The deal was set up with only close family let in on the secret – his mother, Sopapilla, and his sister, Ana – and even his granddad Tomas was kept out of the frame. ‘The rest of us were told they were going to Atlanta,’ Tomas would later reveal when Javier and his father concluded the deal and then watched United battle it out against Bayern Munich in an executive box at Old Trafford.

It would prove a bittersweet night for Chicharito. Here he was, in Manchester, having rubber-stamped the move he had always dreamed of – and his new team went and blew it. Despite winning 3-2 against the Germans on the night, they would crash out of the Champions League on the away goals rule after a 4-4 aggregate result.

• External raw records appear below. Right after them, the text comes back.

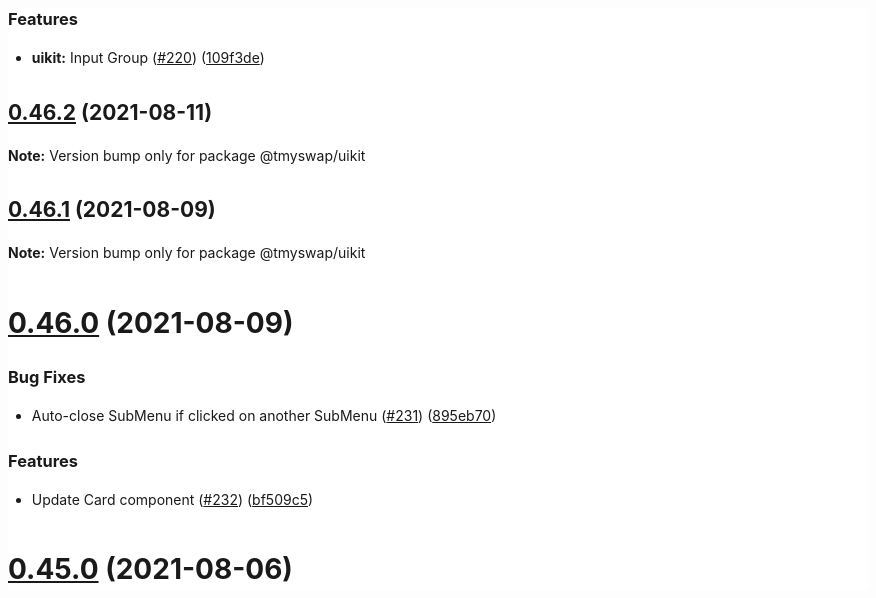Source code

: 
### Features

* **uikit:** Input Group ([#220](https://github.com/tothemoney/pancake-toolkit/tree/master/packages/pancake-uikit/issues/220)) ([109f3de](https://github.com/tothemoney/pancake-toolkit/tree/master/packages/pancake-uikit/commit/109f3de9c6167652bd84a1302ddae3008263498b))





## [0.46.2](https://github.com/tothemoney/pancake-toolkit/tree/master/packages/pancake-uikit/compare/@tmyswap/uikit@0.46.1...@tmyswap/uikit@0.46.2) (2021-08-11)

**Note:** Version bump only for package @tmyswap/uikit





## [0.46.1](https://github.com/tothemoney/pancake-toolkit/tree/master/packages/pancake-uikit/compare/@tmyswap/uikit@0.46.0...@tmyswap/uikit@0.46.1) (2021-08-09)

**Note:** Version bump only for package @tmyswap/uikit





# [0.46.0](https://github.com/tothemoney/pancake-toolkit/tree/master/packages/pancake-uikit/compare/@tmyswap/uikit@0.45.0...@tmyswap/uikit@0.46.0) (2021-08-09)


### Bug Fixes

* Auto-close SubMenu if clicked on another SubMenu ([#231](https://github.com/tothemoney/pancake-toolkit/tree/master/packages/pancake-uikit/issues/231)) ([895eb70](https://github.com/tothemoney/pancake-toolkit/tree/master/packages/pancake-uikit/commit/895eb700206b98a2220cbd6f46353a106e337988))


### Features

* Update Card component ([#232](https://github.com/tothemoney/pancake-toolkit/tree/master/packages/pancake-uikit/issues/232)) ([bf509c5](https://github.com/tothemoney/pancake-toolkit/tree/master/packages/pancake-uikit/commit/bf509c578533f8e1cc37dd9ef8e830ec7e43c999))





# [0.45.0](https://github.com/tothemoney/pancake-toolkit/tree/master/packages/pancake-uikit/compare/@tmyswap/uikit@0.44.1...@tmyswap/uikit@0.45.0) (2021-08-06)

But it was only a blip on Javier’s journey to United and eventual superstardom – although he would continue to be the level-headed, humble, totally likeable human being he had always been. Even when his signing became public knowledge and he started for Mexico in the World Cup. ‘A year ago, he didn’t really exist for anybody,’ his agent, Eduardo Hernandez, would admit. ‘Now, everybody wants him – sponsors, media, fans. He’s got a very busy agenda.’

Nestor de la Torre, the director of Mexico’s national teams, then made the point that it wouldn’t change Javier one iota. ‘We’re talking about a player that is very down to earth, very simple,’ De la Torre stressed. ‘He’s always been a player with the qualities on and off the field to be a Mexican soccer star.’

And now he was about to become a superstar with the biggest football club on the planet. When United announced his £7 million signing, their club website received 50,000 new registrations from Mexico within 24 hours. And a new consignment of shirts at the club’s Old Trafford megastore bearing the legend ‘Chicharito’ sold out in two days…when it had been anticipated they would last two weeks.

And what was Javier’s reaction to all the mayhem and adoration coming his way? He remained the same boy he had always been, starstruck that he was going to be performing on the biggest stage and summing up his feelings as he said, ‘Suddenly I’m going to be playing with the players I know from PlayStation and television. I’m living in a dream.’